Augmentation of Antioxidant Constituents by Drought Stress On Roots In Leafy Vegetables
Augmentation of Antioxidant Constituents by Drought Stress On Roots In Leafy Vegetables
Monday, September 26, 2011: 3:15 PM
Kohala 2
Plants can synthesize some antioxidants including L-ascorbic acid (AsA) and polyphenol in response to environmental stresses. Antioxidants perform not only their specific functions to detoxify reactive oxygen species in plants but also in human health against some diseases associated with oxidative damage and aging. Although there have been reported that the accumulation of antioxidants by stress as a phenomenon, its practical utilization has not yet been developed. The reason for this might be in difficulties of a trade-off that the overstressed plants reduce their growth. Especially in leafy vegetables, losses of photosynthetic products are directly linked to their yield.
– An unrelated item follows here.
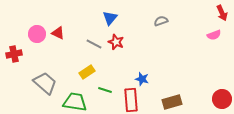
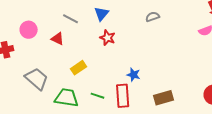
red triangle: (58, 33) -> (58, 39), moved
gray line: (94, 44) -> (71, 19), moved
green line: (105, 90) -> (98, 96), moved

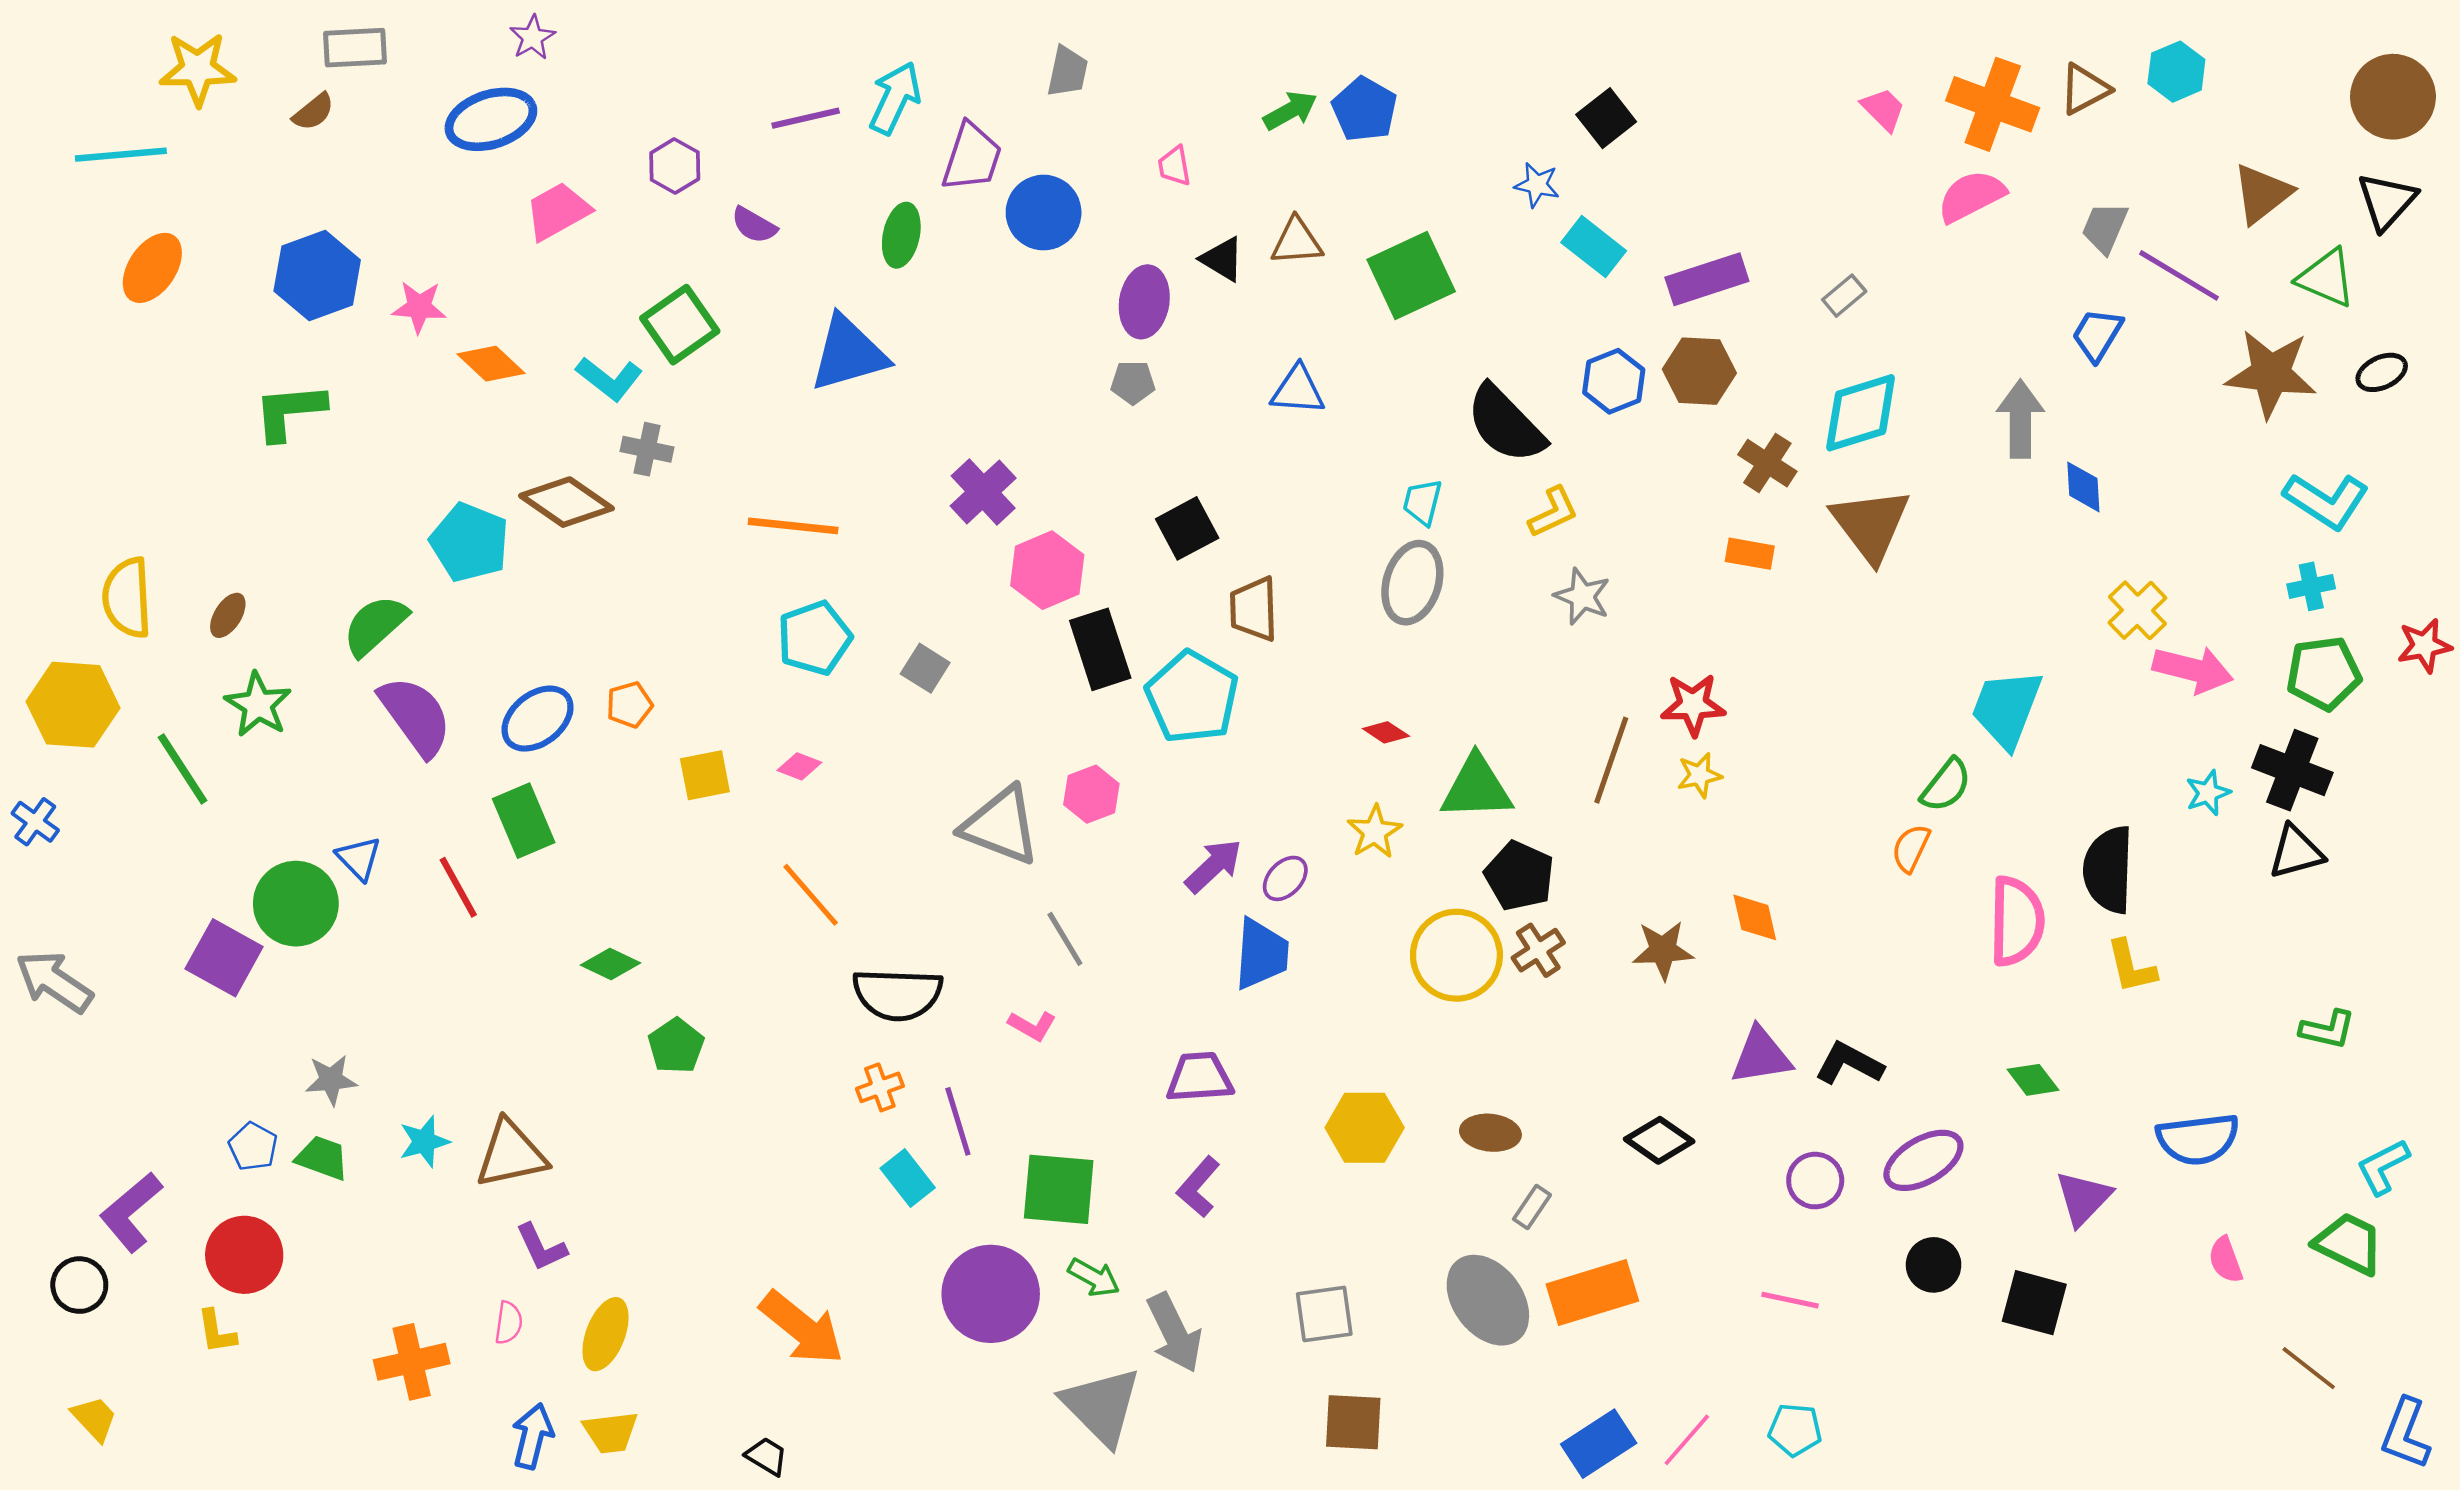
In this study, we tried to establish a novel hydroponic treatment to increase the contents of some valuable components in leafy vegetables without the growth retardation. Seedlings of leaf lettuce (Lactuca sativa L. var. crispa) were grown hydroponically in nutrient solution. Before harvesting (28 days after seeding), adult plants were subjected to drought stress to a rhizosphere by lowering of the water level in the solution tub. The total amount of AsA increased in proportion to a distance between a water level and styrofoam bed which supports the seedlings. Stress period was optimized during 14 days’ treatment and the most increased level of the AsA was peaked at 7th day. Drought stress treatment for 7 days at a distance of 4 cm resulted in higher AsA and polyphenol content of 1.24 and 1.50 times each in comparison with control at 0 cm. Brix is also increased 1.17 times higher by the treatment. The method of stress treatment to a rhizosphere could be applied to some other leafy vegetables. AsA was accumulated with exposure to drought stress in potherb mustard (Brassica rapa L. var. nipposinica), komatsuna (Brassica rapa L. var. perviridis) and spinach (Spinacia oleracea L.). These results suggested that the developed method has a universal potential to produce the functional leafy vegetables that increase some valuable components without yield reduction. This simple and effective method is useful for practical cultivation in controlled environments, such as a plant factory.